President of South Sudan, Mr Salva Kiir has pushed President William Ruto’s Kenya Kwanza administration to allow a controversial firm associated with the former Mombasa Governor Hassan Joho to handle cargo destined to the landlocked country from the Port of Mombasa through standard gauge railway.
The lucrative deal will see Autoport Freight Terminals Ltd handle all South Sudan imports at Nairobi Freight Terminal (NFT).
The push by Kiir has seen Kenya reverse a September order, which restricted the clearance of cargo operations to Mombasa Port.
A letter from the Ministry of Transport has informed the Kenya Ports Authority (KPA) that Autoport, which bagged the deal to operate at the tax-funded NFT with forged documents, will remain the sole handler of Salva Kiir’s cargo.
Other than bagging lucrative deals through forgeries and powerful proxies, Joho’s firm has also been on the Kenya Revenue Authority (KRA) radar over tax evasion.
The firm’s deal with South Sudan suffered a huge blow after the Supreme Court of Kenya upheld Dr Ruto’s win in the August 9 presidential election against Joho’s political father, Mzee Raila Odinga.
Autoport bagged the South Sudan contract after bribing Kenya Railways Corporation which offered it a terminal at the Nairobi Inland Container Depot which is connected to the SGR and easily evacuates cargo from Mombasa Port.
Joho supported Odinga in the last elections and threw unprintable words at Dr.

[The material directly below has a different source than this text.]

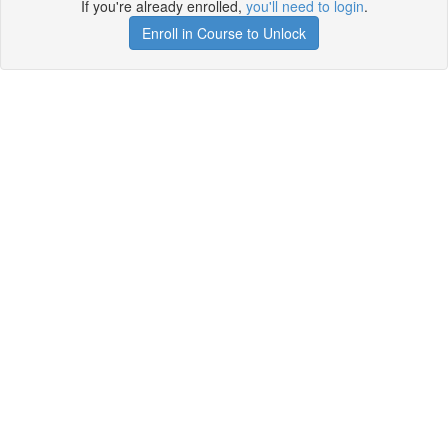
If you're already enrolled,
you'll need to login
.
Enroll in Course to Unlock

Ruto, raising fears that the Kenya Kwanza administration would review the terminal deal and derail his port businesses.
In fact, after Ruto was sworn in on September 13, 2022, he issued an executive order directing that all clearance of cargo and operations be reverted to Mombasa port.
This was in line with the promise he made to the people of the coast during his campaigns.
But Salva Kiir was uneasy with the directive and wanted an arrangement where South Sudanese traders would clear their goods at either Nairobi or Naivasha dry ports.
He threatened to divert businesses to the Djibouti route, which is shorter, forcing President Ruto to reverse his directive early this month when he visited Juba to ensure that the neighbouring country retains Kenya as its transshipment cargo.
A move to Djibouti would have denied Kenya revenue on 1.1 million tonnes of cargo that the Joho firm handles every year.
The controversial deal is a boost to SGR which is struggling to repay the $5.1 billion Chinese loan used in its construction from Mombasa to Nairobi. Cargo destined for South Sudan will be cleared in Nairobi meaning there will be increased volumes to be ferried on the SGR.
Joho firm took over operations at an inland cargo terminal in Nairobi during the ‘Handshake’ government which favored former president Uhuru Kenyatta and Raila Odinga allies.
It was given exclusive rights to use NFT, which is strategically located near SGR terminal in Syokimau after it bribed the KRC board and promised to move 1.6 million tonnes annually.
It must be noted that President Ruto allowed Joho firm to bag the lucrative deal not because it has stronger business ties with South Sudan or it is a trusted and efficient agent but because Salva Kiir had bought 3 acres of land in Djibouti to construct a dry port.
A move to Djibouti would deny Kenya business, but there is more that needs to be scrutinized in Kiir’s decision to only use the controversial Joho firm when his war-torn country is currently facing an arms embargo.